Flor de Lis, as we saw on the last page, populated the rural imaginary with a variety of figures who could attest to the quality of their Paraguayan yerba. But Flor de Lis was not shy about also using visions of pure nature to advertise their mate as the mid-twentieth century approached. In 1927, they released this advertisement, in which the age of the yerbales became a defining feature of a quality mate. The dating of the Flor de Lis plantations from the time of the Jesuit arrival (represented in the image by a caravel) allegedly meant that Flor de Lis was a superior yerba, both due to the "delicate flavor and aroma" and the benefits to the consumer's health. They invited bourgeois consumers, then, to demonstrate their good taste through purchasing Flor de Lis. Though the text focused on cultivated mate, the image on the advertisement displayed a boat sailing through a vast, wild nature, and attributed the power of Flor de Lis to "Nature and to Time." Thus, the timeless eternity of grand nature indicated good quality; the advertisement hid the people who cultivated the yerba and the transformation of land to yerbales.

This 1936 advertisement, by Salus, too straddles the border between nature and cultivation. In the rhetorical imaginary of Argentinean advertisers, an untamed nature would represent the triumph of the primeval, while a fixation on cultivation would threaten the purity of the mate. Unlike Flor de Lis, however, a major selling point of Salus was that the yerba came from Argentine territory. To support Argentina, one should buy Salus and take advantage of the quintessential purity that only an Argentine yerba mate could provide. Ideas about race and nationalism are hypervisible in this advertisement even as Salus erased people from the rural landscape. They claim that their yerba is criolla, a historically racialized term to refer to people of European descent born in the colonies. By the early twentieth century, criollo/a was a catch-all term in the lexicon of elite Argentines to refer to local products or practices, as they defended their own status as the preserver of Argentine tradition against the incoming immigrant population (Pite 2016, 101). To consume Salus yerba was not just patriotic, then, but a setting of the boundaries of argentinidad against new immigrants. Advertisers blended language and image to put together a cohesive message: that Salus' yerba was as pure as the Argentines who drank it. Argentina's pure nature, in the view of Salus, was a contrast to the urbanized and modern city where immigrants would mingle with elite white Argentines.

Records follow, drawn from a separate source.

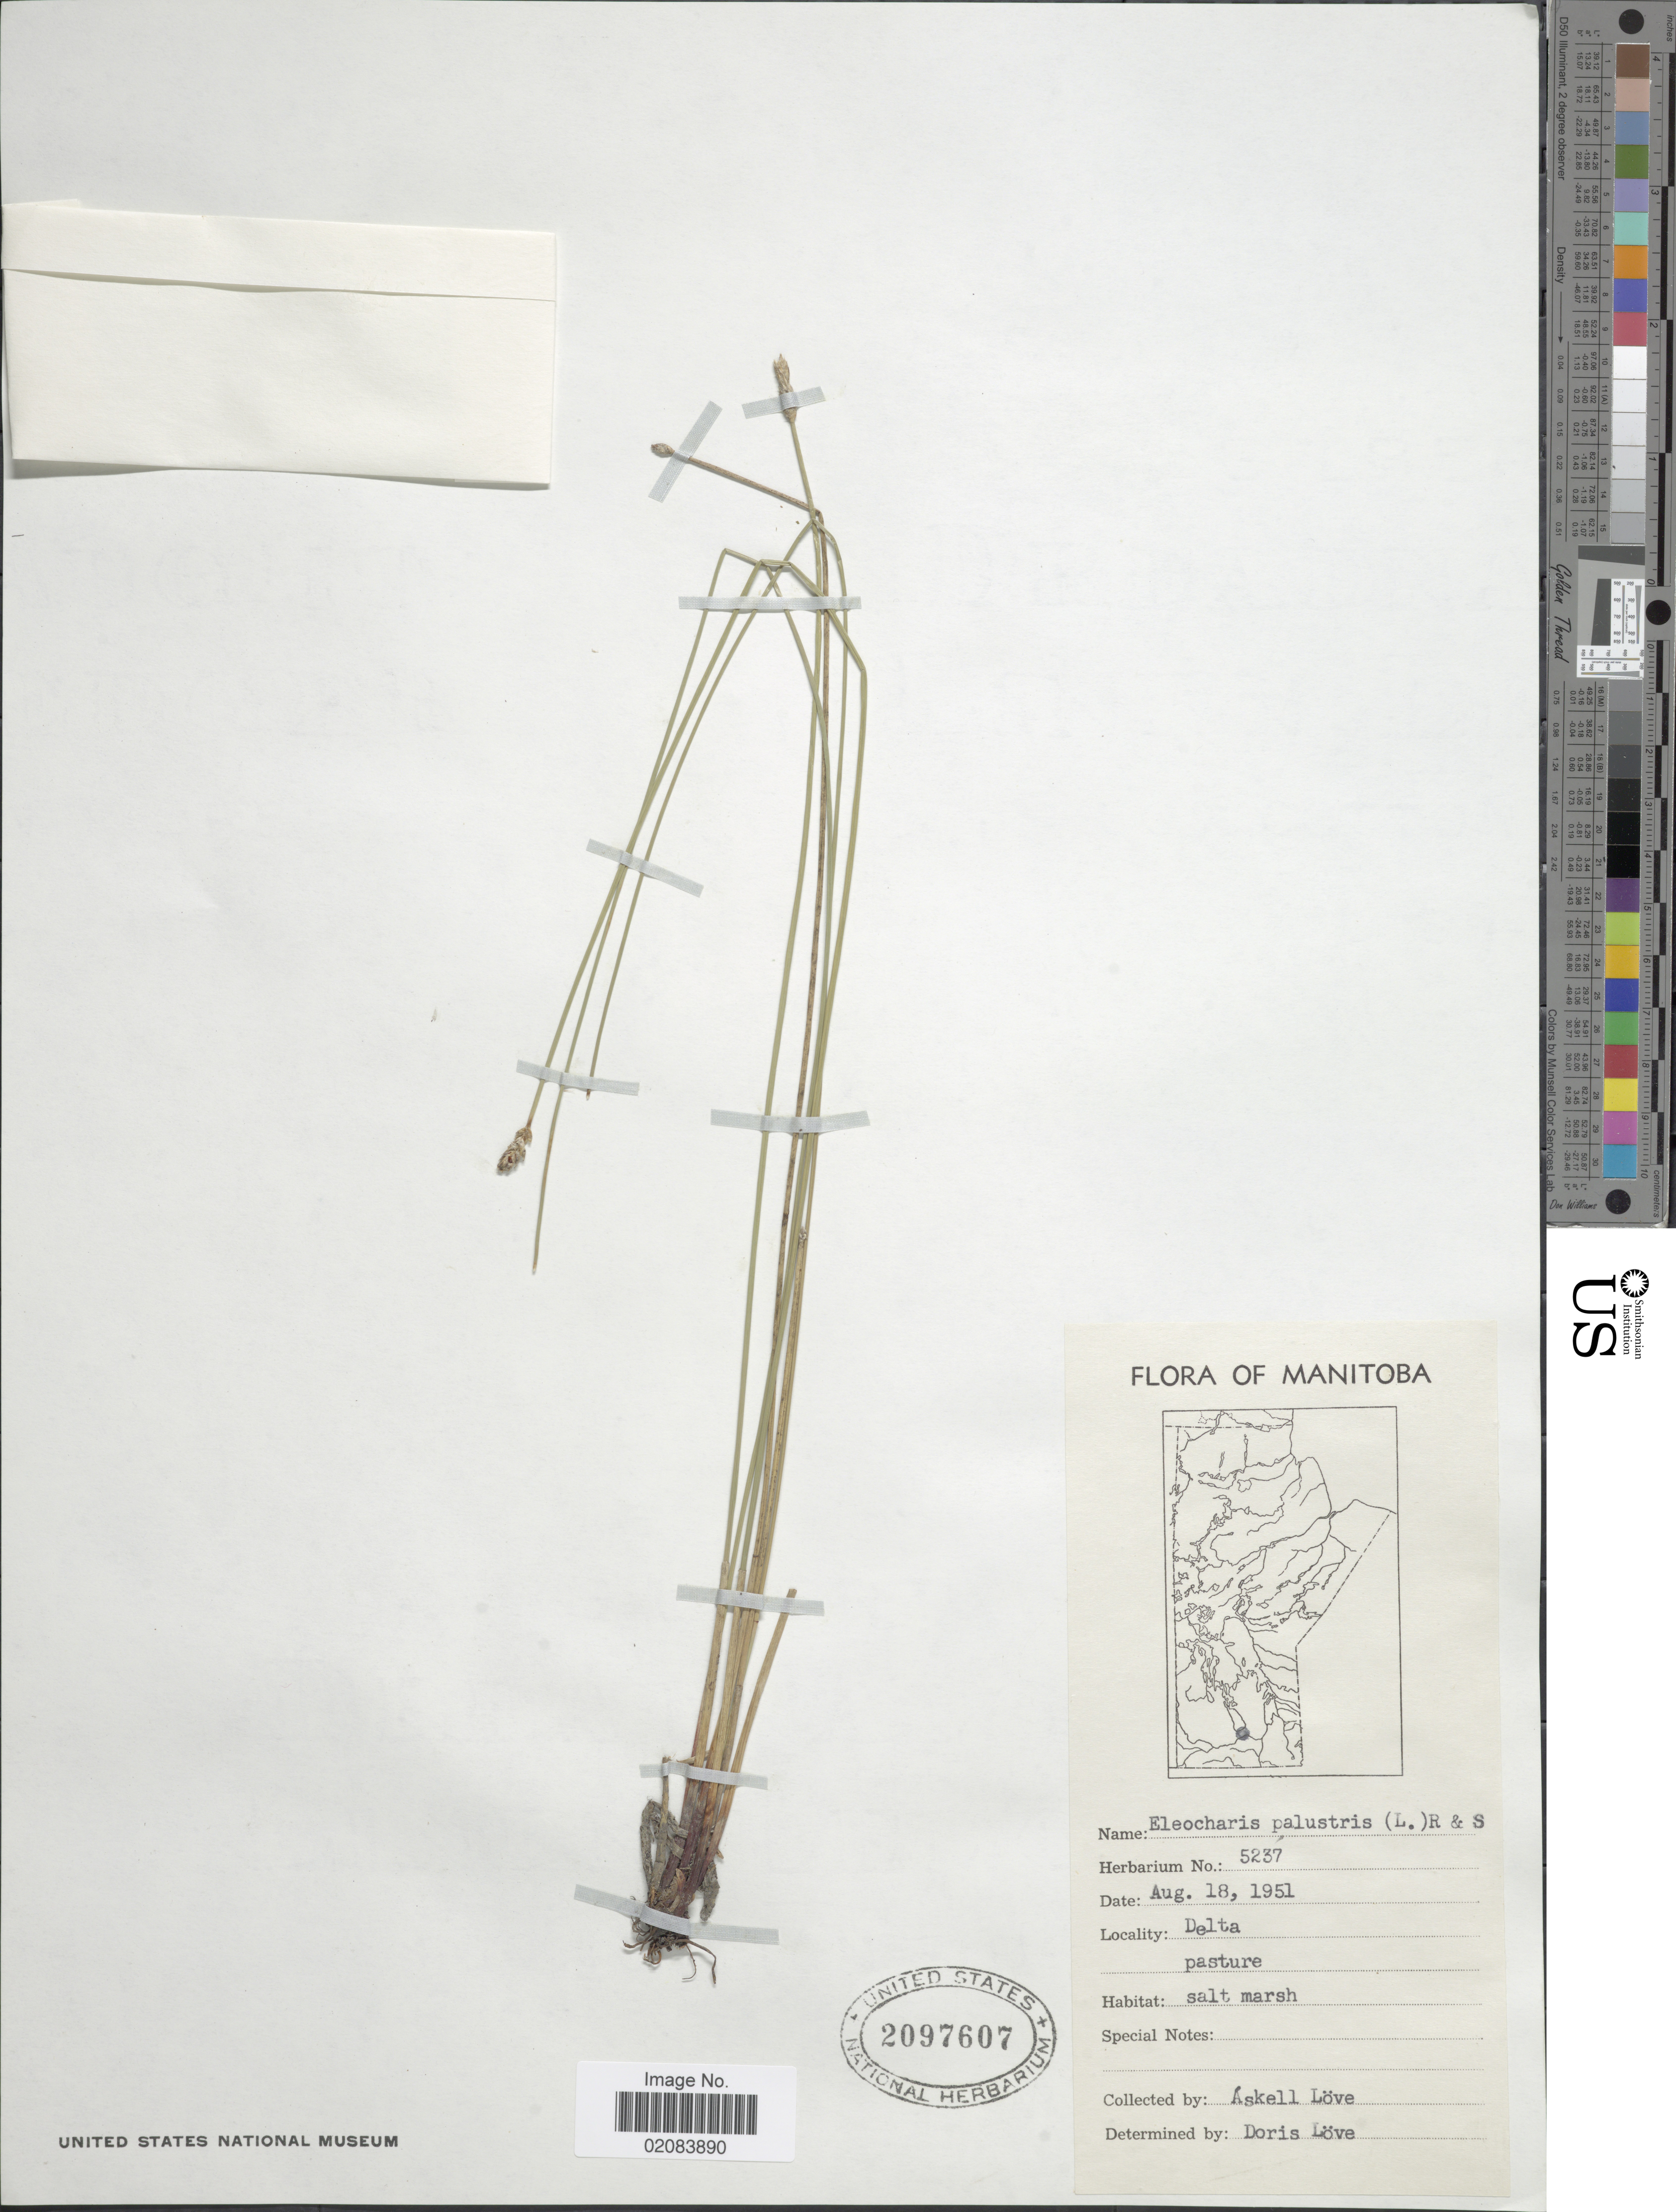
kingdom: Plantae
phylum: Tracheophyta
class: Liliopsida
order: Poales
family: Cyperaceae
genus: Eleocharis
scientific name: Eleocharis palustris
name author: (L.) Roem. & Schult.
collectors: Á. Löve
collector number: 5237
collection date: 1951-08-18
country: Canada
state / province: Manitoba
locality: Delta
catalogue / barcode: US 2097607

By the 1950s, advertising in Argentina had changed significantly. In the early days of Juan Domingo Peron’s presidency, the common worker, for the first time in rhetoric, became both a subject of and a participant in the Argentine political system (Milanesio, 87). Despite the broader changes in advertisement, however, mate advertisements did not necessarily change in their thematic content. Instead, they continued to harken to pure nature as a marker of good quality. Aguila’s 1950s advertising campaign claimed that mate was both from the “jungle” and the “mountain,” and both images here lack people except for apparent colonizers in the “Yerba de Monte'' advertisement. These men, with pale skin and dressed like gauchos, tame the alleged wilderness of pure nature; they are small, insignificant, and hidden compared to the vast grandeur of the timeless forest. Yerba, in modern plantation production, clearly does not spring naturally from the ground; although there may be influence, in this colorful and more whimsical rendering of yerba as pure nature, from the populist advertising of the Peronist era, Aguila made little change to the dominant trends of early- to mid-twentieth century advertisements.